Content of the package

  • Data/SPData: hosts the original contact data as downloaded from the SocioPatterns web page.

  • Package: this directory contains the main functions needed to run our simulations. In particular

    • MatrixDistance implements the distance between two temporal graphs as proposed in our paper. For reference, see the sections below or the documentation of the functions themselves.
    • GraphCreation implements some functions needed to generate random graphs and random shuffles of temporal graphs.
    • Utilities implements some useful functions to deal with the data
  • The notebooks can be used to obtain the pictures appearing in the paper. In particular Recognize graphs generates Figure 3b, Recognize synthetic graphs generates Figure 3a, Recognize_shufflings generates Figure 2.

Folders to be added

  • Data/Graphs: the data that should be inside of it are generated with the notebook named Prepare_graphs and they consists in a simple preprocessing of the data contained in Data/SPData so to make them completely uniform in terms of format and represent them both in the format (i,j,t) and (i,j,t,τ).

  • Data/Shuffled: the data that should be inside of it are generated with the notebook named Shuffle. Once compiled, it generates a sequence of folders each one contianing several shuffles of every graph in the Graphs folder for all the shuffling types considered in the paper.

  • Data/Embeddings: the data that should be put inside of it are generated with the notebook named Get embeddings. They contain the embeddings for each temporal graph contained in the Shuffled folder.

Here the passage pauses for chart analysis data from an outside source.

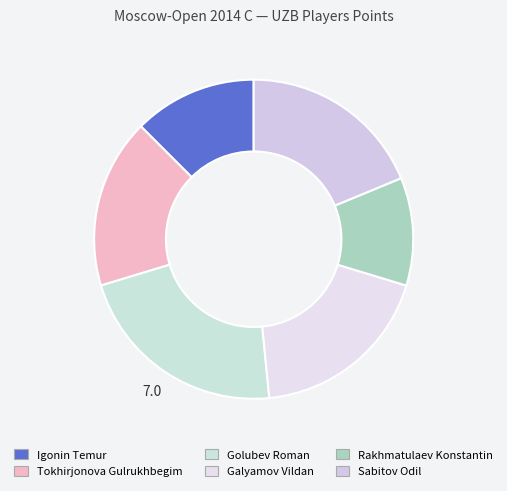

How many slices are in this pie chart?

6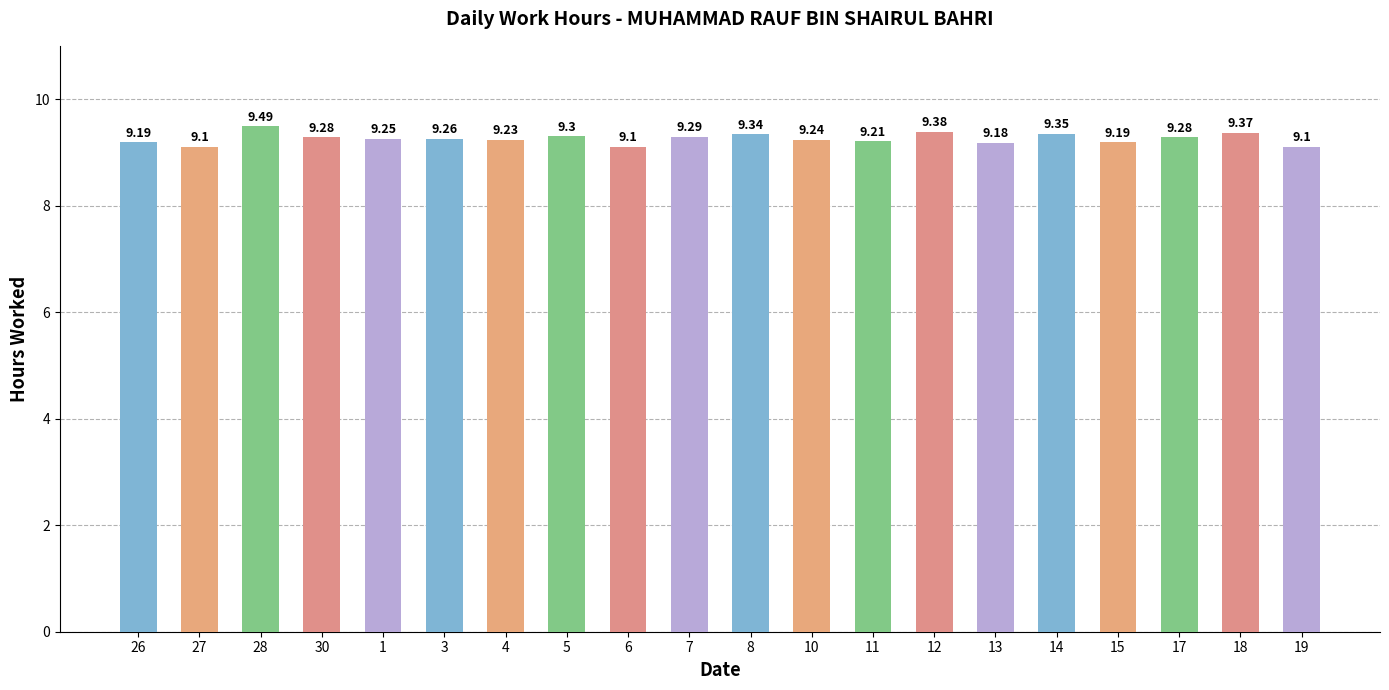

The value at 3 is 16.3. True or false?

False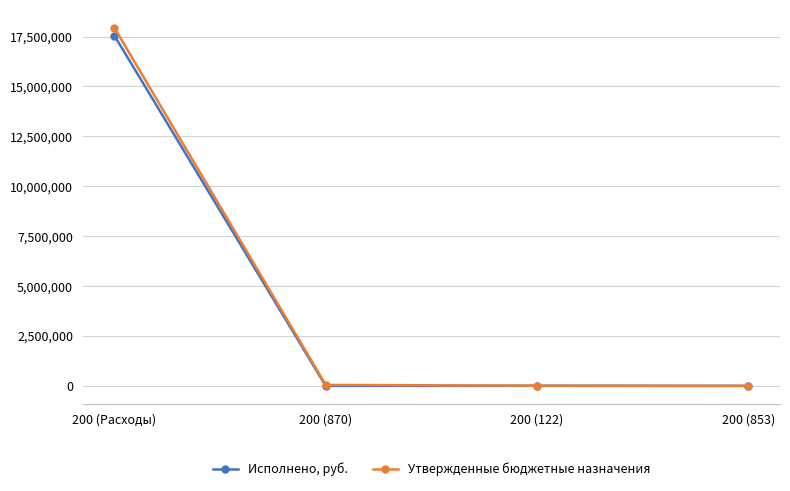

What is the highest value of the Исполнено, руб. series?

17547286.9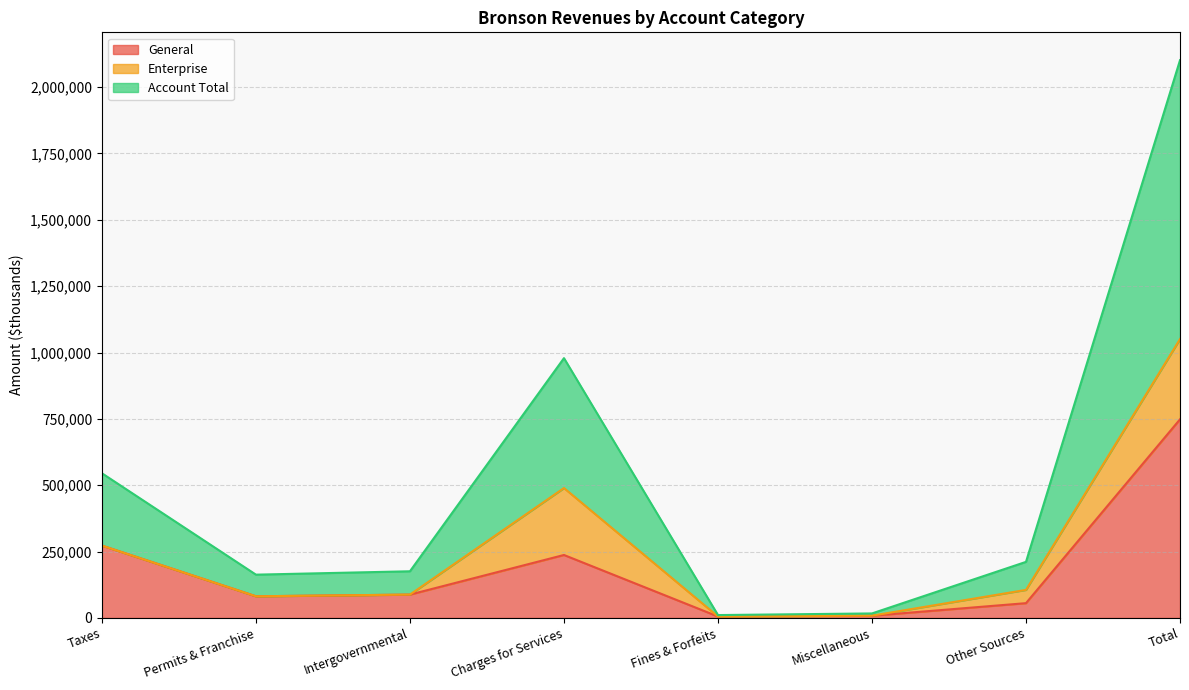

Read the Account Total value at Fines & Forfeits.

5372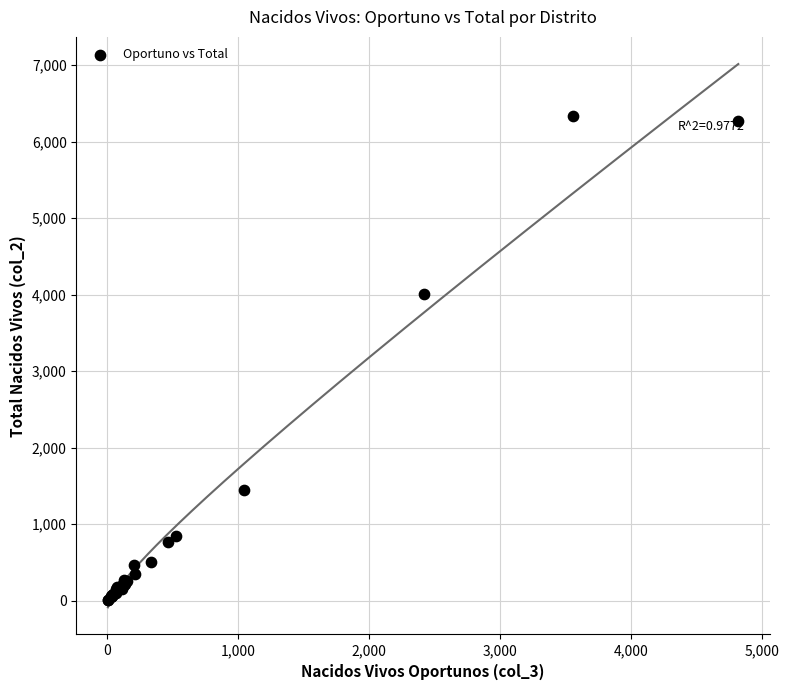

What Y value in the scatter plot is closest to 3172?

4004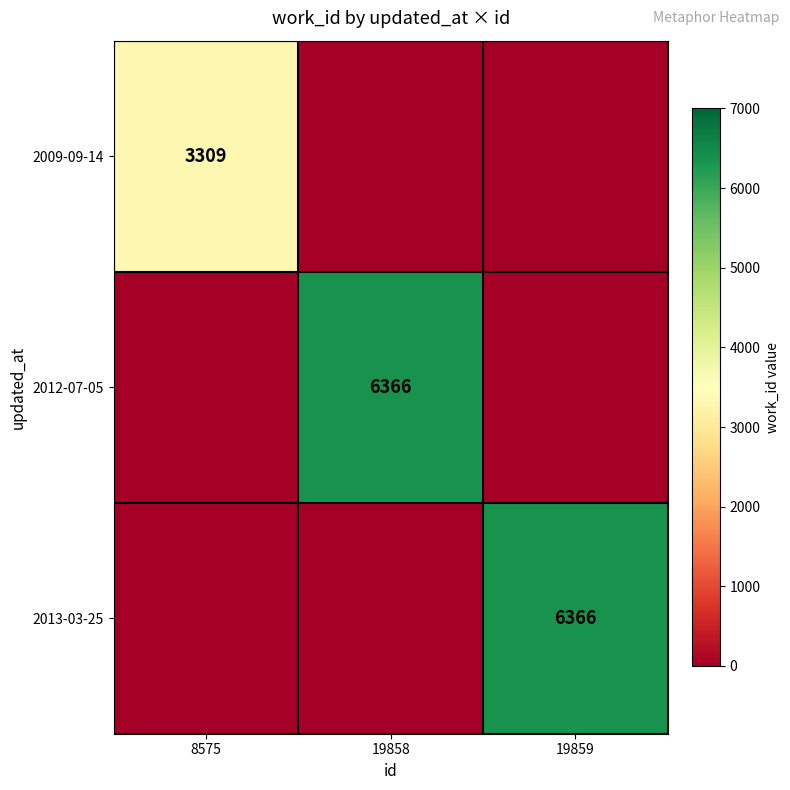

Is the value of 2009-09-14 at 8575 greater than the value of 2012-07-05 at 19858?

No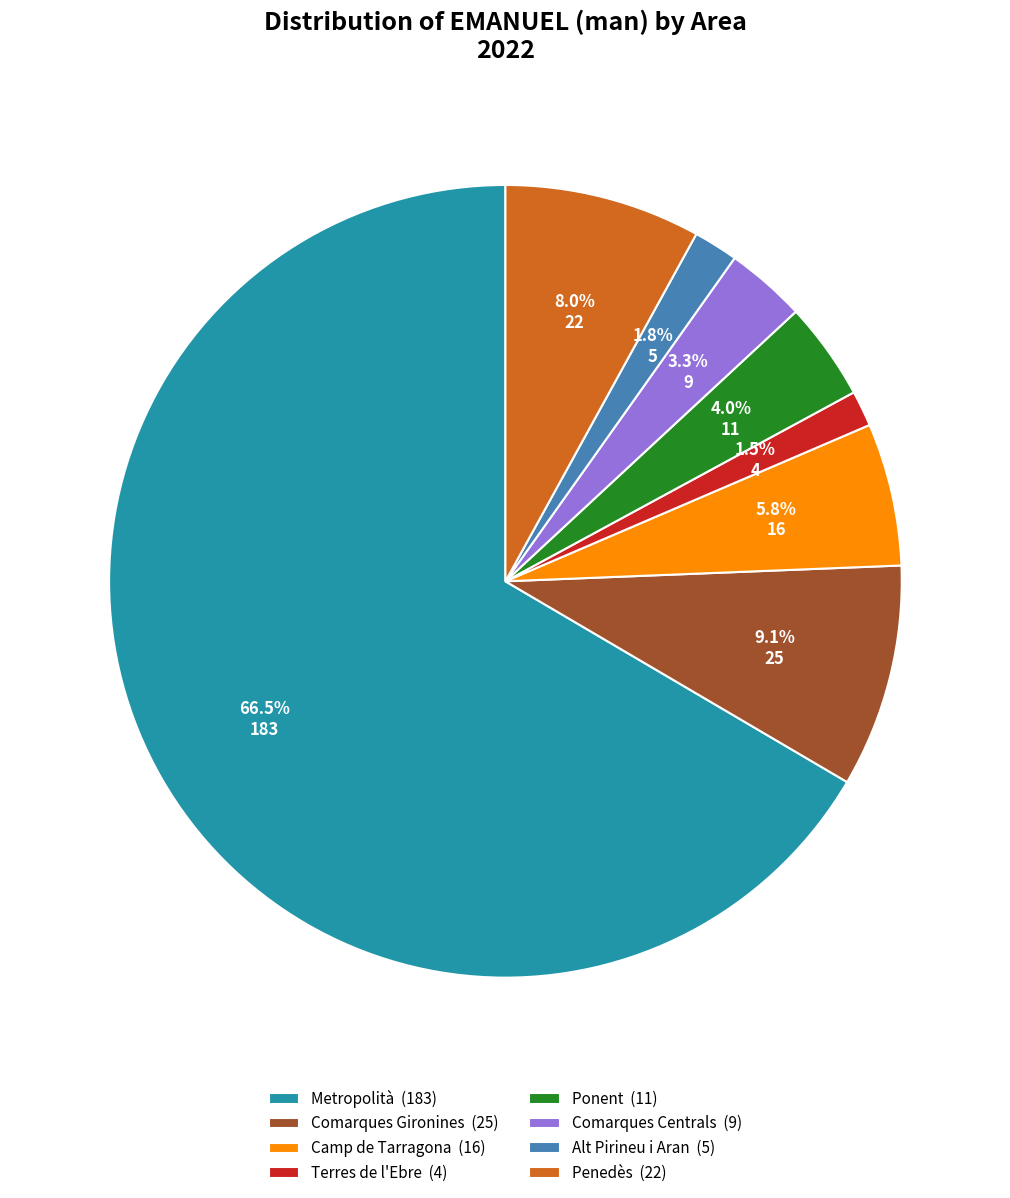

Which category has the biggest portion of the pie?

Metropolità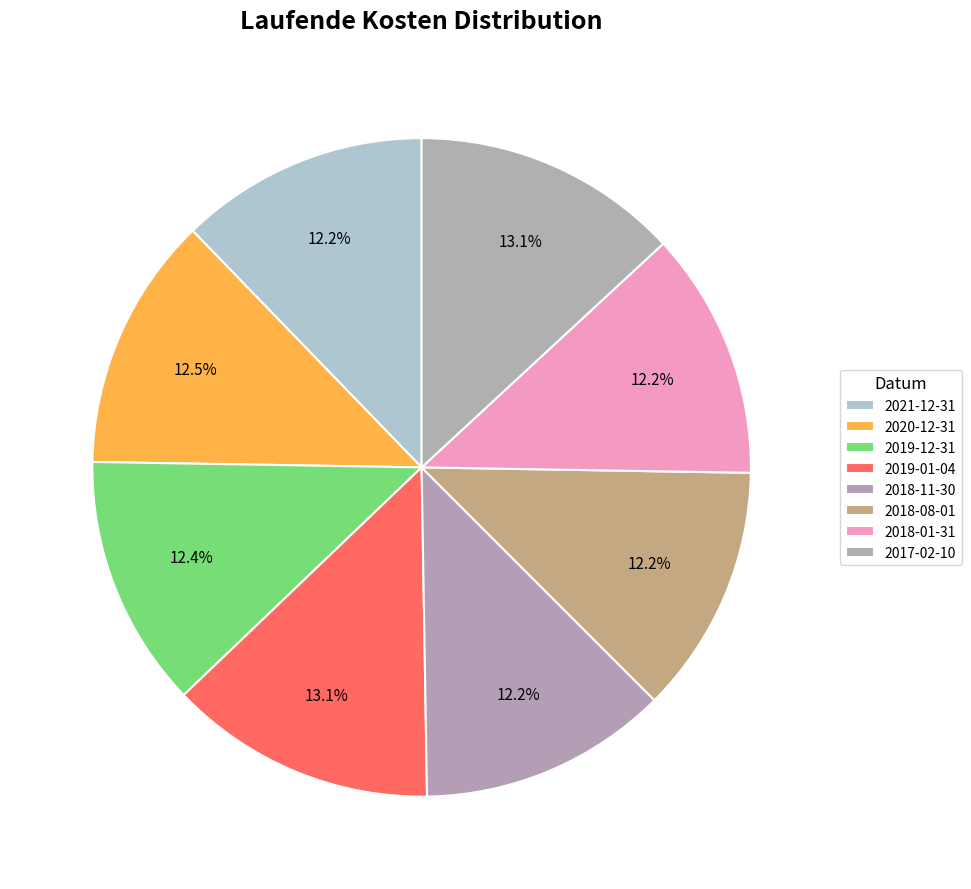

What percentage is the 2020-12-31 slice, to the nearest percent?

12%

  • Data/SP_Classes_2_per_day: the data that should be put inside of it are generated with the notebook named PrepareSP_day. They represent the contacts related to the schools in which every dataset corresponds to one day of contact between two classes. The name of the file is in the format school_name-class_1-class_2-date.

Example of use

We consider as valid temporal graph inputs only pandas dataframes with columns i, j, t, τ. For this type of graph we have three main functions:

  • GraphDynamicEmbedding: this function computes the embedding of a dynamical graph using the EDRep algorithm

    X = GraphDynamicEmbedding(df, n, dim, n_epochs, k, verbose, η0)

    The only inputs that must be specified is df (the temporal graph) and n the number of nodes, while the others are dim (the embedding dimensionality), and other parameters related to the EDRep algorithm. The output is the array X.

  • EmbDistance: this function computes the distance between two embeddings

    d = EmbDistance(X, Y, distance_type)

    X, Y are the two embedding matrices that must have the same number of columns but that can have a different number of rows. The distance type can be global or local as described in our paper. Note that is distance_type = local, the two matrices must have the same size

  • DynamicGraphDistance: this function computes the distance between two temporal graphs.

    d = DynamicGraphDistance(df1, df2, distance_type = 'matched', dim, n_epochs, k, verbose, η0)

    This is just a combination of the former two functions.

Remark: the function DynamicGraphDistance indeeed implements our distance definition, but we provide also the other two underlying building blocks because it might be convenient to first (or separately) compute all the embedding and then work on them.

Author

Lorenzo Dall'Amico - lorenzo.dallamico@isi.it

Licence

This software is released under the GNU AFFERO GENERAL PUBLIC LICENSE (see included file LICENSE)